───── DATA FOR REVIEW

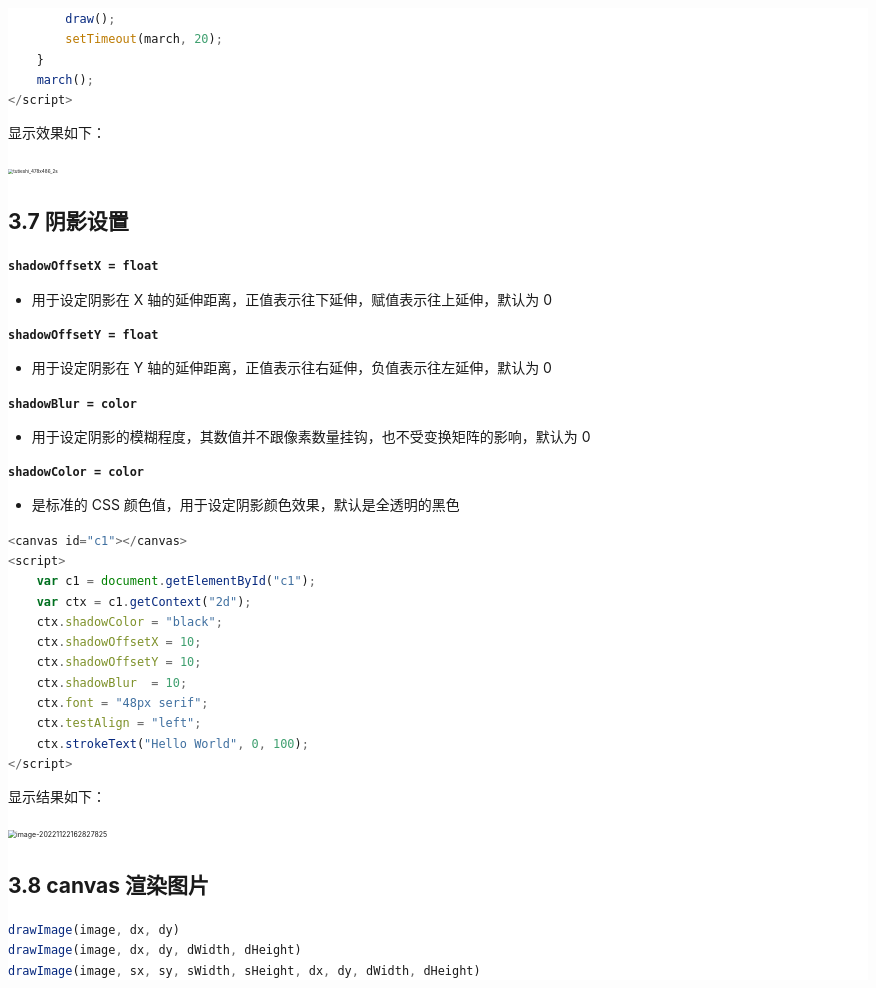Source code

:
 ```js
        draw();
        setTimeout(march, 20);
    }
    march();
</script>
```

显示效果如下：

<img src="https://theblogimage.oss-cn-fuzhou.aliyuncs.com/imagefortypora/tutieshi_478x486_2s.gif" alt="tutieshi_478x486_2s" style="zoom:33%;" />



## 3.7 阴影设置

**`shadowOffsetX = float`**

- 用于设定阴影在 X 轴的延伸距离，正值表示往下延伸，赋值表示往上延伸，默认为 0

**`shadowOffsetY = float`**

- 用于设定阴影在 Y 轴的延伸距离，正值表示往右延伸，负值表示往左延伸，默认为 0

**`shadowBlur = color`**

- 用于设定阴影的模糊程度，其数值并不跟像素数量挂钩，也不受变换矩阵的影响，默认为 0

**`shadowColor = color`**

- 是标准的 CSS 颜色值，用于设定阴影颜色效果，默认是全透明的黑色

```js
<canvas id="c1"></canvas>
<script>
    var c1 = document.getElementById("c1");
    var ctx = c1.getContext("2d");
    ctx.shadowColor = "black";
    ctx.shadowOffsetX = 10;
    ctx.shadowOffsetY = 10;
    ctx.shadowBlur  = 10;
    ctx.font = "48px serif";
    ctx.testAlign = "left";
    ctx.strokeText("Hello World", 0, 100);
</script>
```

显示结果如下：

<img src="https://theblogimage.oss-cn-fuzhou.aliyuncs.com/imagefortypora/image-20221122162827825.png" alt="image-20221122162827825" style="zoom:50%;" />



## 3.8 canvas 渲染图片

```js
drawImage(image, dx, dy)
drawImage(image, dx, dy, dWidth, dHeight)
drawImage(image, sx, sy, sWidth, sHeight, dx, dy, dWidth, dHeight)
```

──────────
───── DATA FOR REVIEW

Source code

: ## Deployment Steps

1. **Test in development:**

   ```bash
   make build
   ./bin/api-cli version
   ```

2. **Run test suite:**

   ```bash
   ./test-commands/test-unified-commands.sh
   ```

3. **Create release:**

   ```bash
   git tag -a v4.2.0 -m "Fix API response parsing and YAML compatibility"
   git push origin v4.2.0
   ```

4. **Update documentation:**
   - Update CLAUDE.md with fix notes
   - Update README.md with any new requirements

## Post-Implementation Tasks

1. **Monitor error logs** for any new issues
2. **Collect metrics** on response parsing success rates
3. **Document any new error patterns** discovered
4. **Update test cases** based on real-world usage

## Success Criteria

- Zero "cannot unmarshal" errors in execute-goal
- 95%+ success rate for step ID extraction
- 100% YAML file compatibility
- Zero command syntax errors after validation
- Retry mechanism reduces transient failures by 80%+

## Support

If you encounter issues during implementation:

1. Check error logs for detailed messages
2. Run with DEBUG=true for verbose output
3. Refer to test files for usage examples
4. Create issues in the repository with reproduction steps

──────────
───── DATA FOR REVIEW

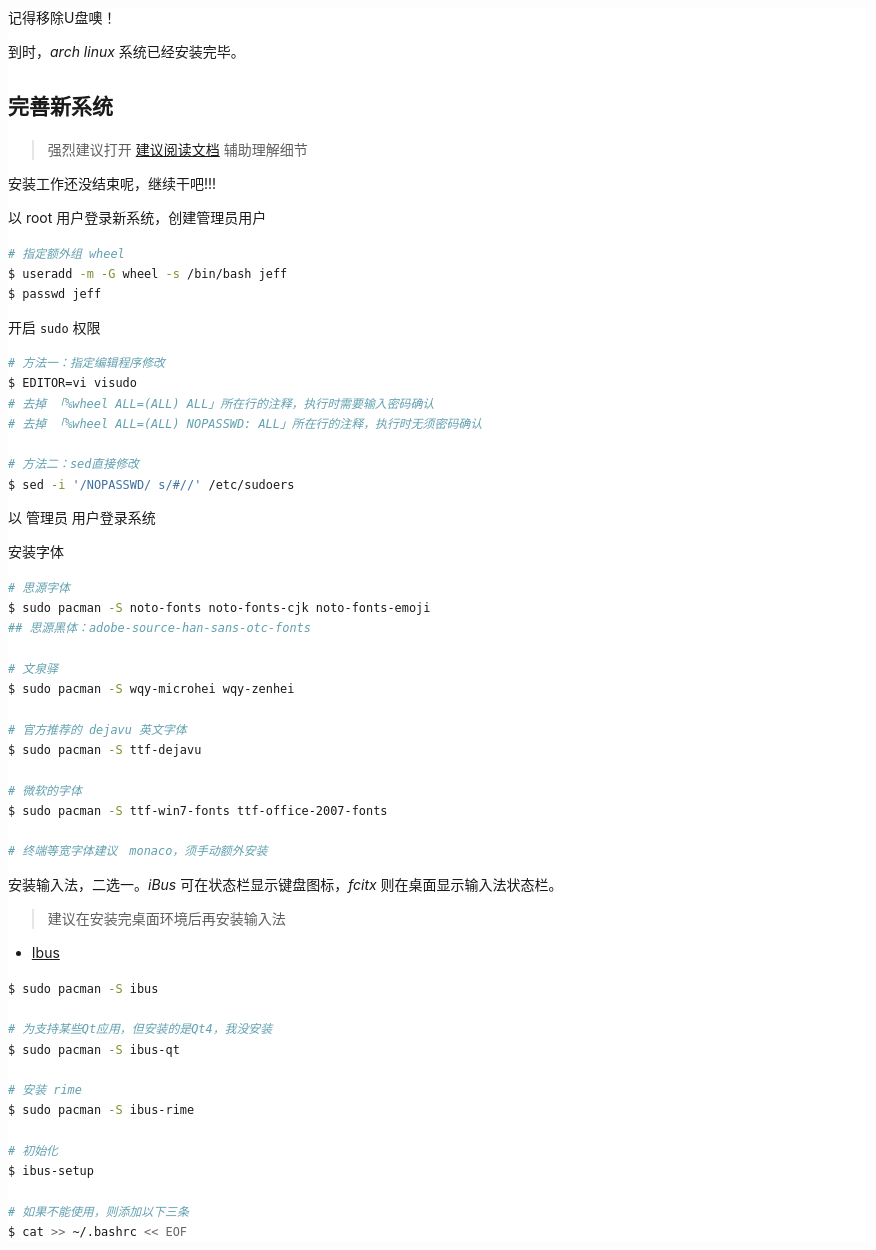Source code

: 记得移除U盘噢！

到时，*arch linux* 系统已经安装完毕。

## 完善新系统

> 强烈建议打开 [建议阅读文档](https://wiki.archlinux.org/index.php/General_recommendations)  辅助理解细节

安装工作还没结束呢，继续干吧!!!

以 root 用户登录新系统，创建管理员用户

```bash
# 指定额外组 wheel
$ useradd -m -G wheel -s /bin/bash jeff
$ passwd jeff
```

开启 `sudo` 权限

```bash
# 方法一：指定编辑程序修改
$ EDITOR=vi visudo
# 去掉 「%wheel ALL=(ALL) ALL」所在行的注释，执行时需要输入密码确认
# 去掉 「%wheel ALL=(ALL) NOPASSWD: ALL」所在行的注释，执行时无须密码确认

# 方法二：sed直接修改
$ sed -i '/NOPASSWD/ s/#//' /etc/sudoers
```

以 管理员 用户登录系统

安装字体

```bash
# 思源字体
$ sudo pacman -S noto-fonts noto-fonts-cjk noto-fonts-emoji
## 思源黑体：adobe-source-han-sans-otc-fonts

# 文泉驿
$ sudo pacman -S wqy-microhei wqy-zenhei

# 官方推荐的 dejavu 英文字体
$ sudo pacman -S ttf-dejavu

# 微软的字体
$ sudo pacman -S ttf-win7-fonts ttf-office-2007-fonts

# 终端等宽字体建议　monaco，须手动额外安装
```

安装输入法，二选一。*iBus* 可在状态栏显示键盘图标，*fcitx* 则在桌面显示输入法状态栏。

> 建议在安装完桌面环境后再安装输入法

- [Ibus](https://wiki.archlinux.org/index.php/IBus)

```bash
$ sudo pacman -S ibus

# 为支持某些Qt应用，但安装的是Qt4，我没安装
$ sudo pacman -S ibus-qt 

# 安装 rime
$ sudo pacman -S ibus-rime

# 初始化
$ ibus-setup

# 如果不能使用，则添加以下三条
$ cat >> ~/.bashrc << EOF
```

──────────

Pull out each line of the records holding the string "archlinux".

YOUR RESPONSE:
> 强烈建议打开 [建议阅读文档](https://wiki.archlinux.org/index.php/General_recommendations)  辅助理解细节
- [Ibus](https://wiki.archlinux.org/index.php/IBus)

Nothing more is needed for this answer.